▸ Text to read:
========================================
I don't see the value in lamenting the old days of a few machines where you could actually name them as Middle Earth characters, install individually, log in to one single machine to debug a site issue. The problems were smaller and individual server capacity in respect to demand was in meaningful fractions. Now the demand is so high and set of functions these big companies need to offer are so large, it's unrealistic to expect solutions that doesn't require distributed computing. It comes with "necessary evils", like but not limited to configuration management--i.e. ability to push configuration, near real time, without redeploying and restarting--, and service discovery--i.e. turning logical service names to a set of actual network and transport layer addresses, optionally with RPC protocol specifics. I refer to them as necessary evils because the logical system image of these are in fact single points of failures. Isn't it paradoxical? Not really. We then work on making these systems more resilient to the very nature of distributed systems, machine errors. Then again, we're intentionally building very powerful tools that can also enable us to take everything down with very little effort because they're all mighty powerful. Like the SPoF line above, isn't it paradoxical? Not really :) We then work on making these more resilient to human errors. We work on better developer/operator experience. Think about automated canarying of configuration, availability aware service discovery systems, simulating impact before committing these real time changes, etc. It's a lot of work and absolutely not a "solved problem" in a way single solution will work for any scale operation. We may be great at building sharp tools but we still suck at ergonomics. When I was at Twitter, a common knee-jerk comment at HN was "WTF? Why do they need 3000 engineers. I wrote a Twitter clone over the weekend". A sizable chunk of that many people work on tooling. It's hard.

You're pondering if hiring practices and turnover might be related? The answer is an absolute yes. On the other hand, these are the realities of life in large tech companies. Hiring practices change over years because there's a limited supply of of candidates experienced in such large reliability operations and industry doesn't mint many of them either. We hire people from all backgrounds and work hard on turning them to SREs or PEs. It's great for the much needed diversity (race, gender, background, everything) and I'm certain the results will be terrific but we need many more years of progress to declare success and pose in front of a mission accomplished banner on an aircraft carrier ;)

You are also wisely questioning if turnover might be contributing to these outages and prolonged recovery times. Without a single doubt, again the answer is yes but it's not the root cause. Similar to how hiring changes as company grows, tactics for handling turnover has to change too. It's not like people leave the company, but within the same company they move on and work on something else. The onus is on everyone, not just managers, directors, VPs to make sure we're building things where ownership transfer us 1) possible 2) relatively easy. This in mind, veterans in these companies approach code reviews differently. If you have tooling to remove the duty of nitpicking about frigging coding style, and applying lints, then humans can indeed give actually important feedback on complexity of operations, self describing nature of code, or even committing things along with changes to operations manual living in the same repo.
========================================
▸ Listed records:
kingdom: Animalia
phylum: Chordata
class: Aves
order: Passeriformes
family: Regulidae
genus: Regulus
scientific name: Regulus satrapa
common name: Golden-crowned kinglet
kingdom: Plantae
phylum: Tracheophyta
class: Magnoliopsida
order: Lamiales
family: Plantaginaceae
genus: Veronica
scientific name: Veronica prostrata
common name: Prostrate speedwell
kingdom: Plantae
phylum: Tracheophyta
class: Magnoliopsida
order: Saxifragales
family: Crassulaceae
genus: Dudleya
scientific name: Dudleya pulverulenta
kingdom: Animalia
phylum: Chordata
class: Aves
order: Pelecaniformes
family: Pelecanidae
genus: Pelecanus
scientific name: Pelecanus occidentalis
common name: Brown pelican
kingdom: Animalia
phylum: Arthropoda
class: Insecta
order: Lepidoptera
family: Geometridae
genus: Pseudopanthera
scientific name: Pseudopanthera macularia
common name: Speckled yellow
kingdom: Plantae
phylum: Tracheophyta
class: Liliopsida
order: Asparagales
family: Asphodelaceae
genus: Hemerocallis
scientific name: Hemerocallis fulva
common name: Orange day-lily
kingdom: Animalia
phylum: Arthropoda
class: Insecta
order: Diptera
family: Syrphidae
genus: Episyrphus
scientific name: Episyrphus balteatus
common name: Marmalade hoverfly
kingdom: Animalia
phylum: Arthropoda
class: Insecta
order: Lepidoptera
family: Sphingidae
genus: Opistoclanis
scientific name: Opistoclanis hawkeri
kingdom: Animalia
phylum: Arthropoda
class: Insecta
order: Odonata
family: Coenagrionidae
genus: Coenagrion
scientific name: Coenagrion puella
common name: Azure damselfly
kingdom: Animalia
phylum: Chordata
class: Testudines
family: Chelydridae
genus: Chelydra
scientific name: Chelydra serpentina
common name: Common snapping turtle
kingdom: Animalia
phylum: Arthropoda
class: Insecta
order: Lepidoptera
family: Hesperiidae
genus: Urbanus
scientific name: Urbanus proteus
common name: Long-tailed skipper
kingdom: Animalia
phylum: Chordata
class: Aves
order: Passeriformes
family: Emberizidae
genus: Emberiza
========================================
▸ Written request A: Translate into Spanish this sentence from the comment on distributed systems: "We then work on making these more resilient to human errors."
▸ Written request B: According to the comment on distributed systems, which two things are examples of "necessary evils"?
▸ Written request C: Print the part of the comment on distributed systems that opens with the words containing "You're pondering if" and closes with "aircraft carrier ;)".

▸ Worked answer A: Luego trabajamos para hacer que estos sean más resistentes a los errores humanos.

▸ Worked answer B: Configuration management and service discovery.

▸ Worked answer C:
You're pondering if hiring practices and turnover might be related? The answer is an absolute yes. On the other hand, these are the realities of life in large tech companies. Hiring practices change over years because there's a limited supply of of candidates experienced in such large reliability operations and industry doesn't mint many of them either. We hire people from all backgrounds and work hard on turning them to SREs or PEs. It's great for the much needed diversity (race, gender, background, everything) and I'm certain the results will be terrific but we need many more years of progress to declare success and pose in front of a mission accomplished banner on an aircraft carrier ;)